Excerpts from a dataset:
--- START ---

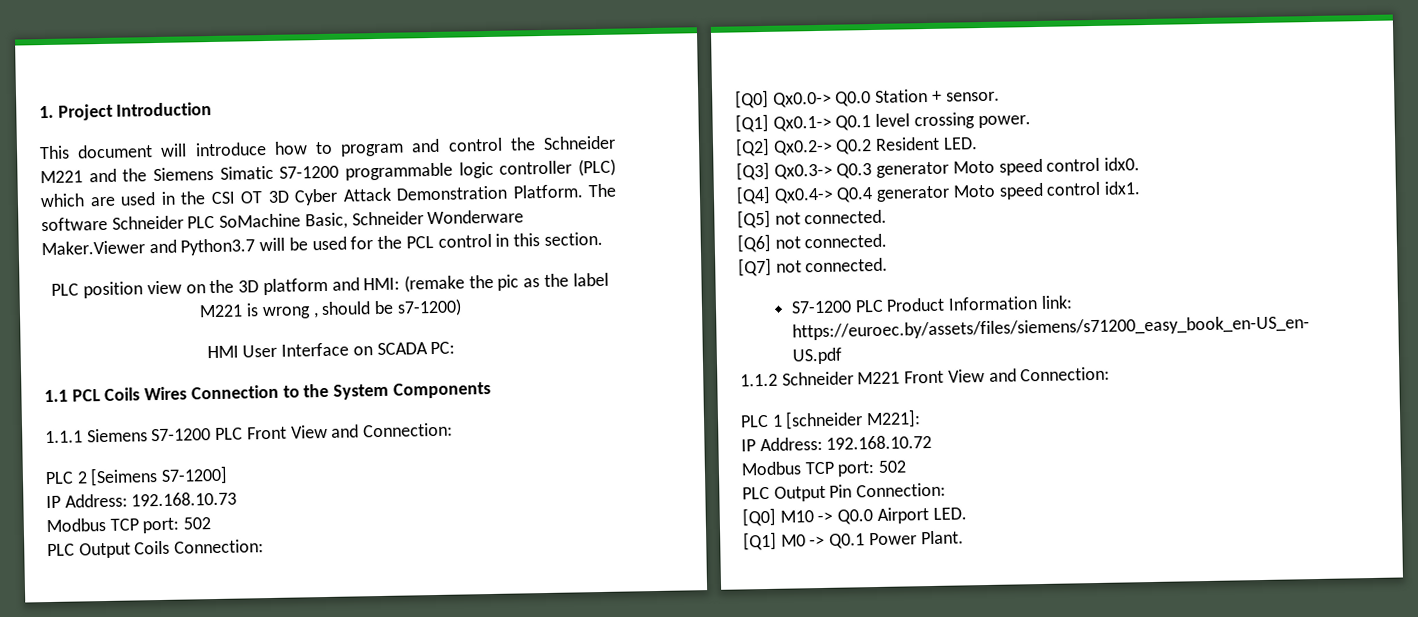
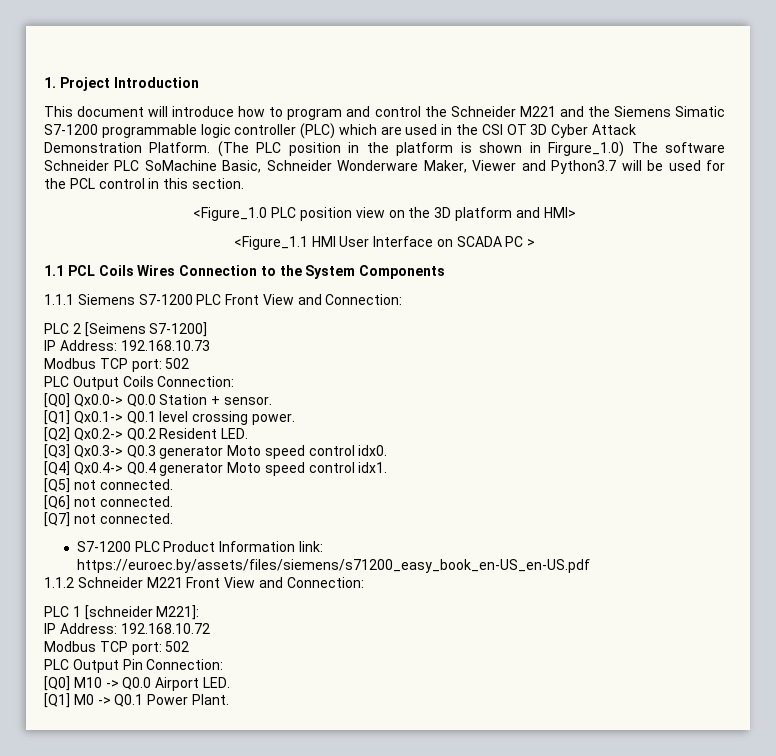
(583, 191) none -> [217,141,625,157] (The PLC position in the platform is shown in Firgure_1.0)
[41,240,145,256] Maker.Viewer -> [423,160,517,173] Maker, Viewer
(603, 238) none -> [193,207,268,221] <Figure_1.0
[363,272,609,293] [199,298,462,320] HMI: (remake the pic as the label M221 is wrong , should be s7-1200) // -> [543,207,576,218] [233,236,308,250] HMI> // <Figure_1.1
[430,341,456,355] PC: -> [505,236,536,247] PC >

--- END ---

▶ _Problem to solve_
Whenever the word "none" shows up in a line of the entries above, copy that line.

▶ _Output for this task_
(583, 191) none -> [217,141,625,157] (The PLC position in the platform is shown in Firgure_1.0)
(603, 238) none -> [193,207,268,221] <Figure_1.0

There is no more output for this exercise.